The important thing to remember about this year's state budget is that the most relevant part for MSU students hasn't yet been decided.
It's hard to tell what the governor and state Legislature are thinking at times when they champion the importance of education and then tinker with funding to state universities such as MSU.
In February, state officials promised to maintain funding to public universities as long as schools kept their tuition rates at or below the inflation rate. MSU and Wayne State University pledged to keep tuition rates within these bounds.
In June, the state House approved a $1.7 billion higher education budget that replaced the deal made in February, but allowed schools to increase tuition by an average of 4.2 percent. MSU and Wayne State stuck with the conditions of the old deal.
The state should notice and reward this kind of devotion - even if lawmakers changed their minds mid-summer - while drafting the higher education section of the still-pending state budget.
Everyone understands how bad Michigan's budget constraints are right now, but the state is still free to send a message with how it spends its limited money. The state should stick by its own plan, under the "Cool Cities" initiative, to keep recent college graduates in the state. To keep graduates, there needs to be graduates and people in college to begin with. By keeping a budget for higher education in flux, the state may be pushing some of its most desired human commodity away from Michigan colleges and universities entirely.

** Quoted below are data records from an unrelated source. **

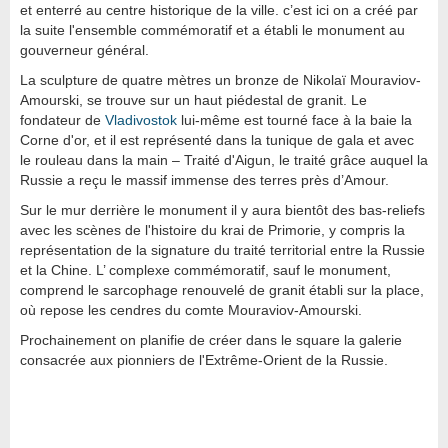
et enterré au centre historique de la ville. c’est ici on a créé par
la suite l'ensemble commémoratif et a établi le monument au
gouverneur général.
La sculpture de quatre mètres un bronze de Nikolaï Mouraviov-
Amourski, se trouve sur un haut piédestal de granit. Le
fondateur de
Vladivostok
lui-même est tourné face à la baie la
Corne d'or, et il est représenté dans la tunique de gala et avec
le rouleau dans la main – Traité d'Aigun, le traité grâce auquel la
Russie a reçu le massif immense des terres près d’Amour.
Sur le mur derrière le monument il y aura bientôt des bas-reliefs
avec les scènes de l'histoire du krai de Primorie, y compris la
représentation de la signature du traité territorial entre la Russie
et la Chine. L’ complexe commémoratif, sauf le monument,
comprend le sarcophage renouvelé de granit établi sur la place,
où repose les cendres du comte Mouraviov-Amourski.
Prochainement on planifie de créer dans le square la galerie
consacrée aux pionniers de l'Extrême-Orient de la Russie.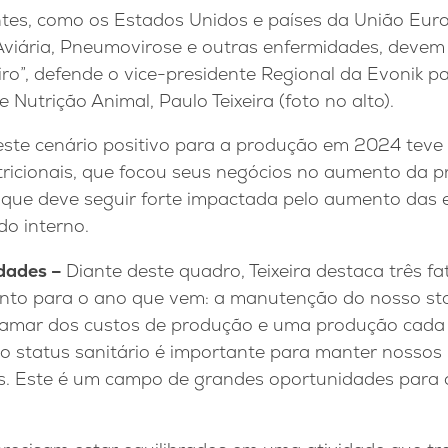
tes, como os Estados Unidos e países da União Euro
 Aviária, Pneumovirose e outras enfermidades, devem
iro”, defende o vice-presidente Regional da Evonik p
 Nutrição Animal, Paulo Teixeira (foto no alto).
este cenário positivo para a produção em 2024 teve 
utricionais, que focou seus negócios no aumento da 
que deve seguir forte impactada pelo aumento das 
o interno.
idades –
Diante deste quadro, Teixeira destaca três fa
ento para o ano que vem: a manutenção do nosso sta
mar dos custos de produção e uma produção cada 
so status sanitário é importante para manter nosso
s. Este é um campo de grandes oportunidades para o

Siphoning away resources from those poised to become leaders of industry in your own state is never a good idea. When it comes down to it, most people are still waiting for the state to come up with a better deal.
To be sure, K-12 education is important. It provides the framework for getting people to college, but it's baffling to focus on only one aspect of public education. The state, if it truly wants to get where it claims it's going, should channel as much money as it can into all institutions of public education. If this happens, the goals of the state will be taken care of in both the short and long term.
If public universities are willing to work with the state government, which we've seen they are, the state should not ignore that outreach.
Like Sen. Valde Garcia, R-Howell, said, schools need to know what to expect for funding soon. No institution of learning - K-12, university or otherwise - should be left in the lurch wondering how its going to pay for another school year.
This budget is crucial in its impact - both directly in how the state's economy will develop over the next decade or so, and indirectly in how constituents view the value of those they've elected to office.
University students, faculty and administrators aren't asking for that much, just the bare essentials of what is needed to keep college education at a nationally competitive level.
Issues as pressing as these do not deserve to be denied, so long as public universities have shown their willingness to cooperate.